Splitting the input word and searching

Venkatesh Jayaraman, May 22, 2006 - 5:34 am UTC

Just like the way users omit some letters in their word, it is equally possible for users to accidentally omit spaces.

Suppose the column has the value "Oracle Text"

When the user keys in "Oracl Text", FUZZY search is able to retrieve the record containing "Oracle Text".

In this case, the user has omitted the letter "e".

Its equally possible for the user to omit space between "Oracle Text". Why shouldnt it be possible.

Lets try to google "oracletext". Its able to clearly give "Did you mean: oracle text".

Similarly I would like such a functionality in Oracle Text.



Tom Kyte
May 22, 2006 - 7:58 am UTC

You would have to write it, no such functionality exists (as stated above)

Setting the input workd and searching

ravi, June 30, 2008 - 1:37 pm UTC

Hi Tom,

What is your opinion about Lucene ? Between Lucene and Oracle Text which one do you think is powerful for fuzzy matching ?
(I know I am asking VP, Oracle ...but still I trust your logical explanation).

Thanks,
Ravi
Tom Kyte
July 06, 2008 - 6:59 pm UTC

Well, I've never used Lucene.

Basically this is what I can say however....

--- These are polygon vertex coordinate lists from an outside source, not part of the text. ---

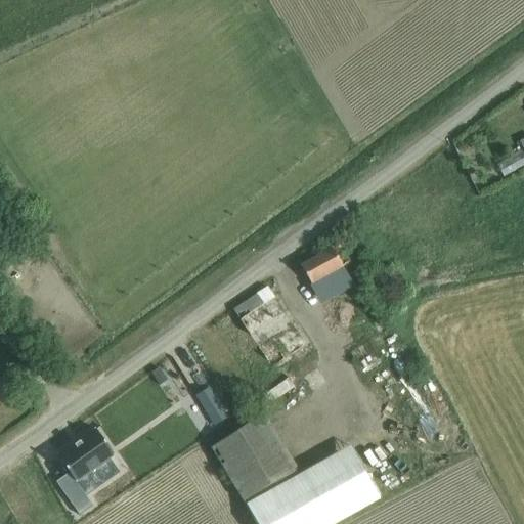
[(331,246),(300,264),(310,282),(311,284),(333,271),(342,265),(331,246)]
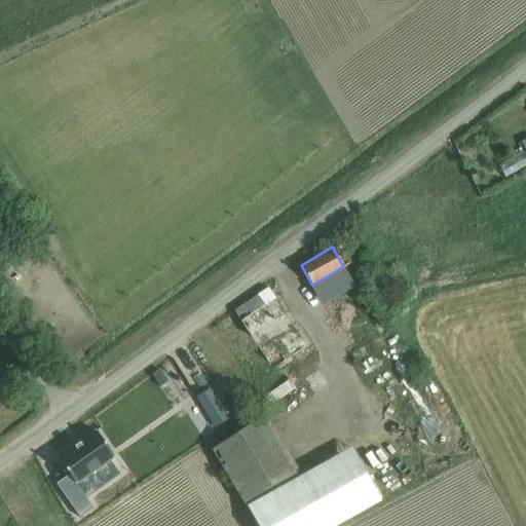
[(282,297),(248,317),(291,386),(310,374),(302,361),(316,351),(282,297)]
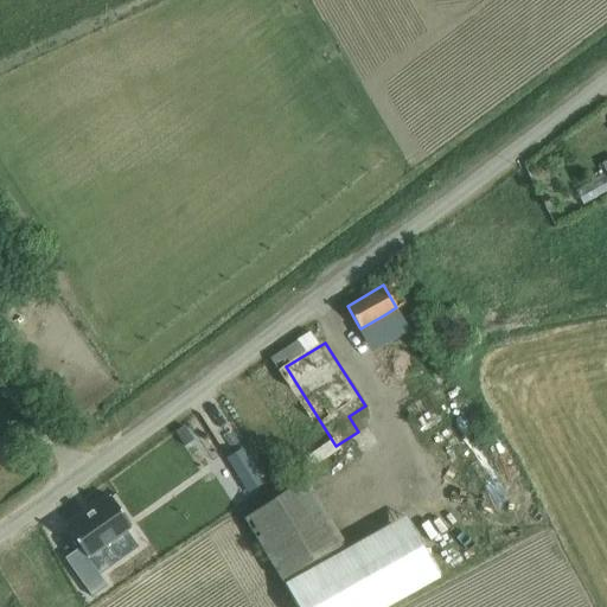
[(205,473),(238,449),(211,413),(179,436),(205,473)]
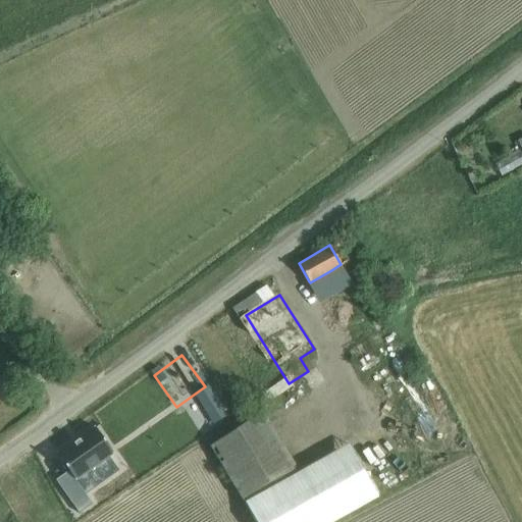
[(210,420),(223,413),(208,386),(195,394),(210,420)]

Oracle Text started life outside the database - which is about the wrongest place on the planet for.... a search.

We spent a lot of time putting it into the database.

So you could ask the question 'show me the documents edited within the last 5 days that contain this' - that is RELATIONAL and TEXT at the same time

as well as have the backup, recoverability, securability and so on - of database data.

To me, it comes down to a lot more than "which has the best fuzzy search" - their search would have to be so far beyond - for me to even consider giving up the database aspect and all that comes with it.